C’è una spiaggia, da qualche parte nel sud del mondo, dove la sabbia è fine e non brucia i piedi, nemmeno se il sole è una palla di fuoco a mezzogiorno.
È una lingua bianca e deserta che si estende all’infinito tra l’incontro del corso di un fiume con le onde dell’oceano Atlantico.
Un luogo da una parte quieto, le rive bagnate da acque dolci, protetto da soffici dune adornate da una vegetazione bassa, di un verde intenso; dall’altro impetuoso, battuto da un vento incessante, col mare che alza grandi e vorticose onde di acqua salata che si abbattono sul bagnasciuga con forza, come a voler far vacillare il passo di chi si provi a sfidarlo camminando sulla riva.
È un posto magico, che forse non esiste nemmeno, che fa parte dei sogni, dei miracoli della natura. Uno di quei posti dove davvero tutto può succedere e dove tutto non ha una vera e propria spiegazione.
È qui che l’ho visto per la prima volta. Un punto laggiù in fondo, una macchia scura velata dal riflesso del sole.
Non c’era nessuno, oltre noi, su quella spiaggia sul limite del mondo, eppure era come se due anime si fossero date appuntamento.

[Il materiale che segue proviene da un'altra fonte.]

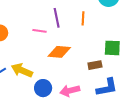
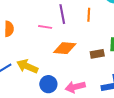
brown rectangle: (95, 65) -> (97, 54), moved

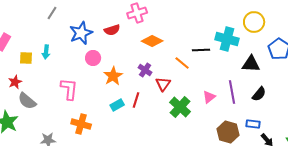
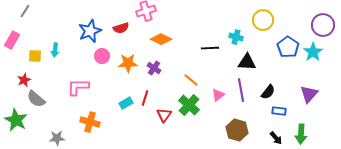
gray line: (52, 13) -> (25, 11), moved
cyan cross: (227, 39) -> (236, 37), size x0.6
orange line: (182, 63) -> (191, 80), moved
black triangle: (251, 64) -> (247, 62), moved
orange star: (113, 76) -> (128, 63), moved, turned 30
red triangle: (163, 84) -> (164, 115), moved
pink L-shape: (69, 89) -> (78, 87), turned -95
blue rectangle: (253, 124) -> (279, 111), moved

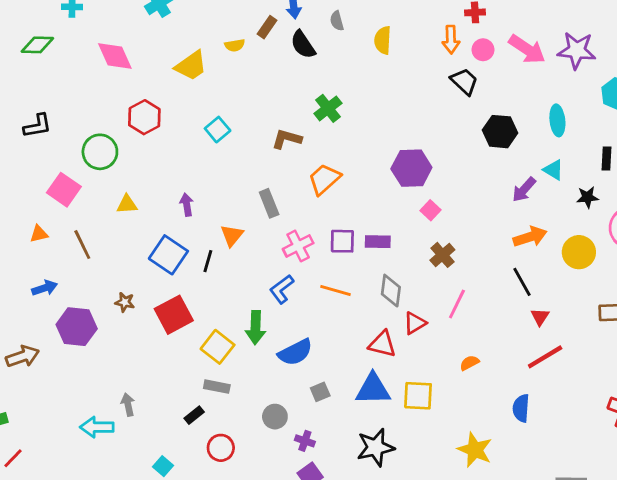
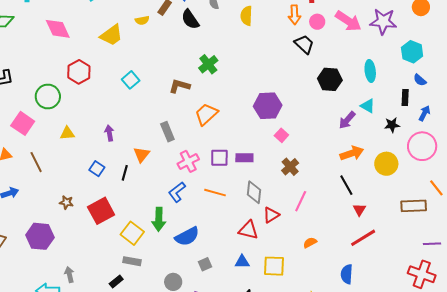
blue square: (168, 255) -> (97, 169), size x0.6
purple hexagon: (77, 327) -> (40, 236), moved
blue triangle: (373, 389) -> (242, 262), size x0.6

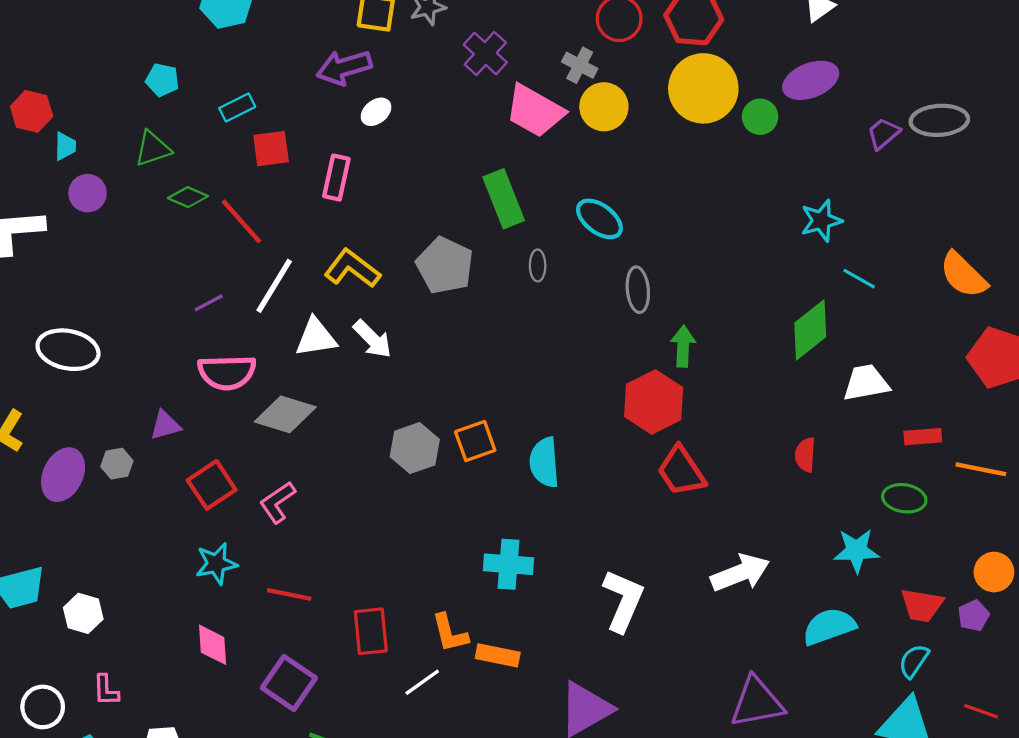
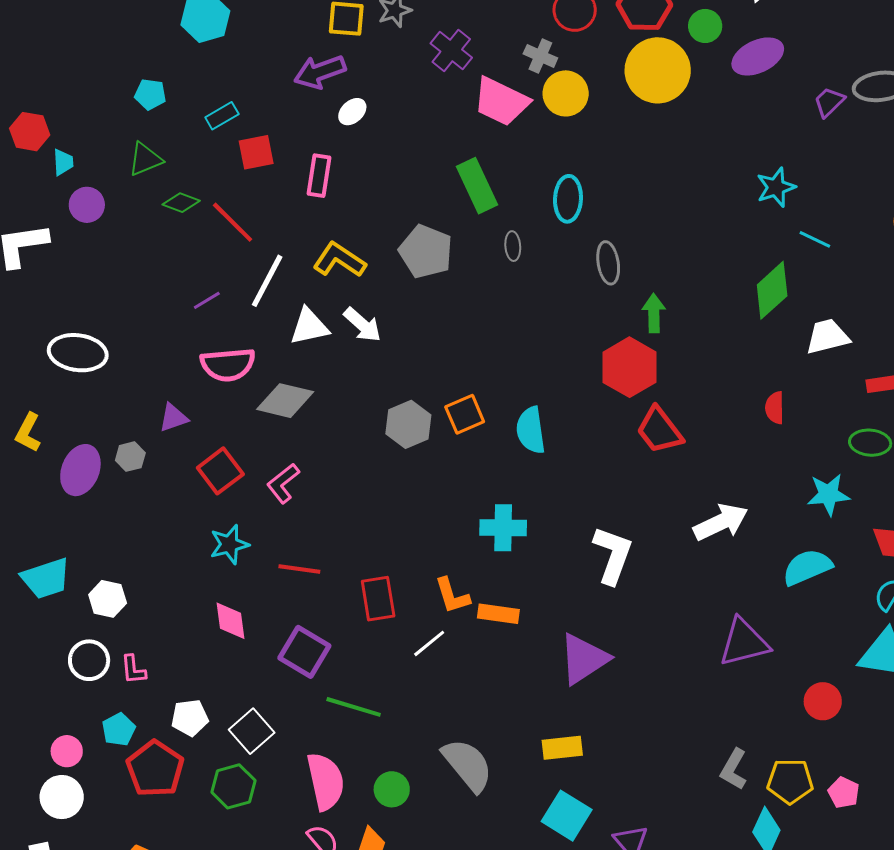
green circle: (760, 117) -> (705, 26), moved
cyan ellipse: (599, 219) -> (568, 199), turned 60
white circle: (43, 707) -> (89, 660), moved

Ci stavamo avvicinando, l’uno all’altra. Chissà quanto tempo avremmo impiegato prima di incrociarci, ma fin da subito un sussulto, un sentimento di fatalità si era impossessato di me. Per la prima volta nella mia vita non avrei voluto essere in nessun altro posto al mondo se non su quel pezzo di terra sconosciuto, allo stesso tempo placido e burrascoso, desolato e rumoroso, di vento e mare e sole impietoso sulle nostre teste.
Il tempo e lo spazio, tutta la mia vita sembravano già appartenere ad un passato lontanissimo. I miei errori, i miei tormenti non erano più quel peso insopportabile da trascinarmi dietro. Avrei potuto schiacciarli in una palla di sabbia umida e lanciarli via in mezzo alle onde.

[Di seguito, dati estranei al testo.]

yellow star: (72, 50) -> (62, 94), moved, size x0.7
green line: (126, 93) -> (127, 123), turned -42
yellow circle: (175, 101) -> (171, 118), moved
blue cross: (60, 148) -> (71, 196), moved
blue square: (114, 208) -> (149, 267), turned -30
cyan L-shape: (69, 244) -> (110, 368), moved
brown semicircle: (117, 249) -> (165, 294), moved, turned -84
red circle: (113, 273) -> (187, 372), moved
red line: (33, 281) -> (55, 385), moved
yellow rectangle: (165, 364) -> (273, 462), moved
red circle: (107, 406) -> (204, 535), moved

Avevo la certezza che tutto avrebbe preso forma, che il destino, che mi aveva spinta fin là, avrebbe rivelato presto le sue intenzioni.
E intanto ci avvicinavamo, i suoi contorni si facevano più definiti, il suo incedere già iniziava a raccontarmi di lui, a farmi fremere, a spezzarmi il fiato in petto.
Tutto cominciò a farsi silenzioso, come se il mondo si fosse ammutolito per ascoltare meglio il battito dei nostri cuori.
Quando fummo ad un passo e riuscimmo a guardarci negli occhi ebbi la certezza che quella irreale circostanza fosse un segno, come se un intervento soprannaturale avesse concesso ai due unici superstiti di una catastrofe di trovarsi per poter condividere ancora una volta la bellezza della vita.
Lui mi ha sorriso e ho capito che il tempo che ci aveva divisi era solo servito a farci incontrare.
Senza dirci una parola ci siamo seduti nello spicchio d’ombra a ridosso di una duna.
Alle spalle lo scorrere placido e rassicurante delle nostre vite passate, di fronte a noi la burrasca di un nuovo amore.